- Official name: Kalingarayan Dam
- Country: India
- Coordinates: 11°26′31.8″N 77°40′35.5″E﻿ / ﻿11.442167°N 77.676528°E
- Status: Operational
- Opening date: 1283; 743 years ago

Dam and spillways
- Type of dam: Embankment and Barrage
- Length: 902.5 m (2,961 ft)

= Kalingarayan Anicut =

Kalingarayan Anicut is a barrage on the Bhavani River in Erode district, Tamil Nadu. It is located before Kooduthurai where Bhavani meets with Kaveri in Bhavani, Erode.

==History and design==
The dam was constructed by Kongu chieftain Kalingarayan Gounder. It is one of the ancient River linking projects in Tamil Nadu and was undertaken to establish a link between Bhavani River and Noyyal River. The project including construction of the dam and canal started in 1271 and was completed in 1283.

This irrigation project involved the construction of a barrage to divert the water to Kalingarayan Canal.

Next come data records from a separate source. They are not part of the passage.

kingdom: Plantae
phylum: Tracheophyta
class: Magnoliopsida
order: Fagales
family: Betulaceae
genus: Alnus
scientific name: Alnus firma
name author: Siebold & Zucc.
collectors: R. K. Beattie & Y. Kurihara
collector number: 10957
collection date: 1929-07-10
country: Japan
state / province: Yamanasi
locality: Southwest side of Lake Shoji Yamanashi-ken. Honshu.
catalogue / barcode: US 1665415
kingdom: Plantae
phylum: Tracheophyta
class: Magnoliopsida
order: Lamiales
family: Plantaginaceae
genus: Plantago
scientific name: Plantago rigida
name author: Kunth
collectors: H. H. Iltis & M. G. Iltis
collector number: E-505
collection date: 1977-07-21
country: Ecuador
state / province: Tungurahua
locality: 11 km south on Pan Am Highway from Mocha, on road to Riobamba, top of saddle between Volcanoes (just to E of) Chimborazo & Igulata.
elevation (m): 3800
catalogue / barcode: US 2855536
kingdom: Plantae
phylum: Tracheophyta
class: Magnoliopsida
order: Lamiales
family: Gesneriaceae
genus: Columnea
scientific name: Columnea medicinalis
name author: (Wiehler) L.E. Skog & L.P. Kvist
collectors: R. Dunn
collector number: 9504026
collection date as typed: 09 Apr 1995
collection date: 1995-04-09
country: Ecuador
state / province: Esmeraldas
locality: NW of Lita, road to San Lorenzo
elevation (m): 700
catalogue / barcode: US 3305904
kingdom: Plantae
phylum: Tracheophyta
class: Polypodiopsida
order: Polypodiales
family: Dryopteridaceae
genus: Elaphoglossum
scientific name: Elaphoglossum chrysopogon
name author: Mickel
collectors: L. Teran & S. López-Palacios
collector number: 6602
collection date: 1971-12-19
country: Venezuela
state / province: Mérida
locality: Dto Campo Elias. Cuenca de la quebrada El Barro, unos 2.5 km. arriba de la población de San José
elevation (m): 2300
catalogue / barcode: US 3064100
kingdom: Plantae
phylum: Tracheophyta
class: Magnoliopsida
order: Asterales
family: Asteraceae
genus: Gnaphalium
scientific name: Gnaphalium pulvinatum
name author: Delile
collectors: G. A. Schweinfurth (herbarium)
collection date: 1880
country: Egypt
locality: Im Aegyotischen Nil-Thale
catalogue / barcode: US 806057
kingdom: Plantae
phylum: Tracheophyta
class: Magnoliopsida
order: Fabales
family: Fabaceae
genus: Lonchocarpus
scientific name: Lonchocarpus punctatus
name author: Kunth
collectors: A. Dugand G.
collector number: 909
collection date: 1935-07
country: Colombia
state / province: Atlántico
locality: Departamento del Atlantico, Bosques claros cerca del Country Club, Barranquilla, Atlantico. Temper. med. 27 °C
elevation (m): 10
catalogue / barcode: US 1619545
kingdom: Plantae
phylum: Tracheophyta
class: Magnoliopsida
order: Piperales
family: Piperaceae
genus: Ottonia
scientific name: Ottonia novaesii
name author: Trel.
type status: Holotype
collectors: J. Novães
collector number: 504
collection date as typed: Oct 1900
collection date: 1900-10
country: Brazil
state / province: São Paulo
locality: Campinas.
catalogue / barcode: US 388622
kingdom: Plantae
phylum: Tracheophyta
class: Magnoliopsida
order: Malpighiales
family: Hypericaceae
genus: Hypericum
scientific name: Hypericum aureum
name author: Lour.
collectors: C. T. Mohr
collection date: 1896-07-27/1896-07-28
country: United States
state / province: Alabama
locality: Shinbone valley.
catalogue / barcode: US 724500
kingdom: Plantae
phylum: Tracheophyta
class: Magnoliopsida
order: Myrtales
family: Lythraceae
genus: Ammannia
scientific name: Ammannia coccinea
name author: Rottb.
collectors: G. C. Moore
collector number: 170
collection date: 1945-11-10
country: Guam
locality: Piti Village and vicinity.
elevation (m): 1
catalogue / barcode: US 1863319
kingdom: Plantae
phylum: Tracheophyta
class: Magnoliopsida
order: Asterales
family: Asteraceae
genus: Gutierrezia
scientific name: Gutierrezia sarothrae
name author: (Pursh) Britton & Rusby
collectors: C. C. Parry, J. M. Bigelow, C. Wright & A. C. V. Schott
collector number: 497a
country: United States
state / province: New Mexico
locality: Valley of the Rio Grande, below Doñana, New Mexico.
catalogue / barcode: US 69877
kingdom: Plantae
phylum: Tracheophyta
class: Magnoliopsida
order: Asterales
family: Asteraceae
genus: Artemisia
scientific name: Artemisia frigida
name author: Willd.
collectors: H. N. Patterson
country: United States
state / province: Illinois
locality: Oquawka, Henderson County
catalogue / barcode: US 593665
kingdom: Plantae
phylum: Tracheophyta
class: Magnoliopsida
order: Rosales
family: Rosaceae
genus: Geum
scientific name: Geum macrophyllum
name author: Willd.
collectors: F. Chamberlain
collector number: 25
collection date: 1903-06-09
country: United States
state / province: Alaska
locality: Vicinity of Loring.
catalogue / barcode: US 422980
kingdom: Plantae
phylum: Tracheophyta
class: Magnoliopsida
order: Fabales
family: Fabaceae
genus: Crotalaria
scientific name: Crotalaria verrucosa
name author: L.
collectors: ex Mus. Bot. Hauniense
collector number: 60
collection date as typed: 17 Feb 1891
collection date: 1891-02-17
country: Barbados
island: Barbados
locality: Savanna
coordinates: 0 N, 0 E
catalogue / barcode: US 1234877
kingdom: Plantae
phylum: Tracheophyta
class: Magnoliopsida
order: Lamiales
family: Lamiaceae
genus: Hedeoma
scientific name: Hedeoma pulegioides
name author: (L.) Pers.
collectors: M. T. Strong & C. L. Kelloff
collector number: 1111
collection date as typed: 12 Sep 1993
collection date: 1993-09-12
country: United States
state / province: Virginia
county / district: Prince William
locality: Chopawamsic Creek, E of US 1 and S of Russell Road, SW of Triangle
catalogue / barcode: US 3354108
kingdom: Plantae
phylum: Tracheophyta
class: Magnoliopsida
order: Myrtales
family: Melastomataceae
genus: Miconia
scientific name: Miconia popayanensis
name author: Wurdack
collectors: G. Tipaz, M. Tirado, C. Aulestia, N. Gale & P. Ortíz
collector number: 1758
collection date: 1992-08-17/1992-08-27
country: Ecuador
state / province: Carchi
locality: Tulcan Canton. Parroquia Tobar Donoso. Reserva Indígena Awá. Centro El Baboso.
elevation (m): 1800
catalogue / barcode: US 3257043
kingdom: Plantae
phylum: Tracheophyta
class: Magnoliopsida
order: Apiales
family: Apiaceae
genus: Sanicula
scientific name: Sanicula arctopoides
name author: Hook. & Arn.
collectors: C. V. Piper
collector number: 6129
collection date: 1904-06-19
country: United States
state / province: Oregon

The dam and the canal irrigates approximately 15,743 acre of agricultural land. In 2016, Government of Tamil Nadu undertook development works to strengthen the dam's embankments by concrete plugging.

==Tourism==
In 2017, Government of Tamil Nadu planned to convert the dam into a tourist attraction. In 2017, a children's park along with a memorial hall and statue of Kalingarayan was inaugurated by then Chief Minister of Tamil Nadu Palaniswami.